I, the undersigned, hereby apply for membership in the Western Washington Taxicab Operators Association, (WWTCOA). If admitted to membership, I agree to abide by the By-Laws of the Association.

I will faithfully perform all the duties assigned to me to the best of my ability. I will conduct myself at all times in a manner as not to bring reproach upon my Association. I understand that to remain a member in good standing that I must be current in my monthly dues and that failure to pay my monthly dues will result in my membership and privileges being revoked. I will never knowingly harm a fellow member, and I will never discriminate against a fellow driver on account of race, religion, sex, age, physical ability, sexual orientation, or national origin.

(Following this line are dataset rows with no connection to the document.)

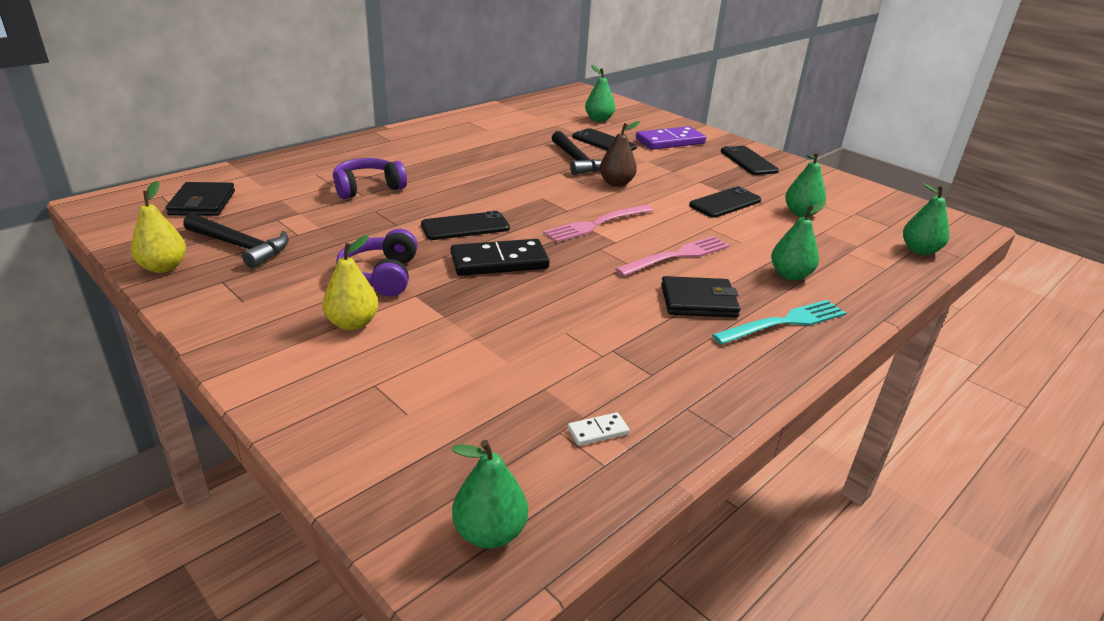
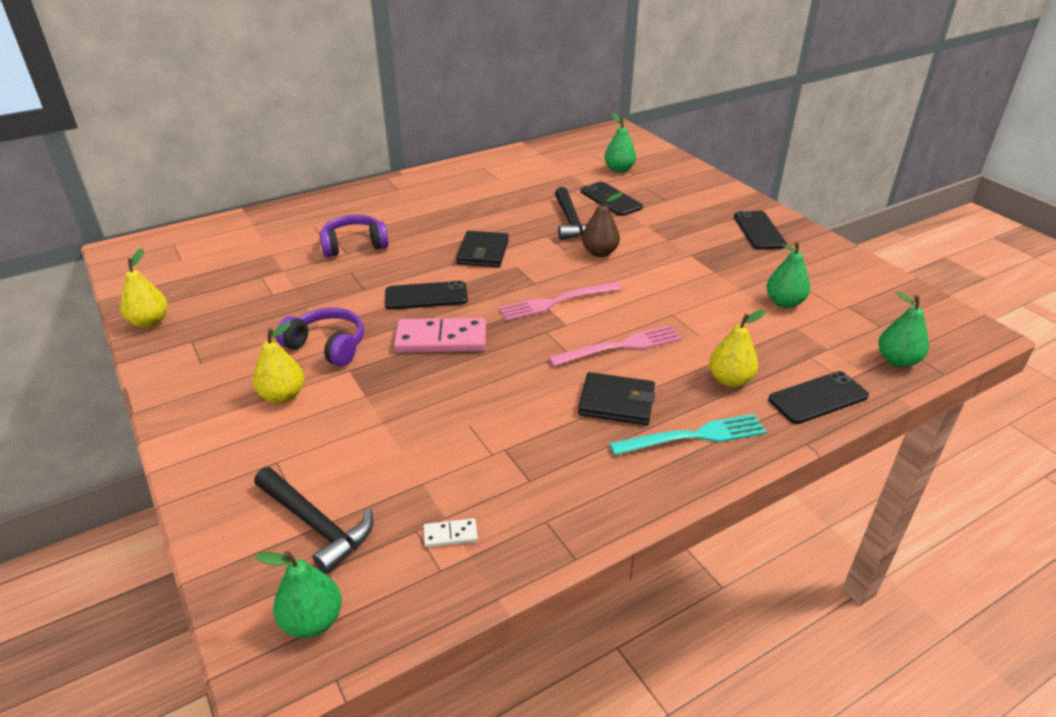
camera: 15 degrees right, 5 degrees up
(202, 203) = (204, 254): black wallet -> black wallet (483, 252)
(240, 246) = (219, 304): black hammer -> black hammer (316, 524)
(381, 275) = (327, 346): purple headphones -> purple headphones turned 105 degrees clockwise
(499, 262) = (441, 339): black domino -> pink domino
(670, 141) = (683, 201): purple domino -> none
(725, 203) = (705, 284): black phone -> black phone (818, 398)
(790, 275) = (730, 380): green pear -> yellow pear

According to the information provided on this form, I hereby authorize WWTCOA to make withdrawals from my checking/savings account OR bill my credit card on a recurring monthly basis, for the purpose of dues collection. Monthly billing will occur between the 5th and the 10th of each month. I understand that should the monthly dues amount change in accordance with our governing documents the automatic withdrawal amount will be automatically updated to reflect this change, unless other- wise instructed by me, in writing. I acknowledge it is my responsibility to inform the union of any change to address or phone number within 15 days of such change.

I acknowledge that I am authorizing WWTCOA and Teamsters Local 117 to notify me via phone, text message, and email about issues involving the union or the association. I understand that I may terminate this agreement at any time by providing written notice not less than 5 days prior to the next scheduled withdrawal. This authorization is to remain in effect until the WWTCOA receives a written termination or change notice from me.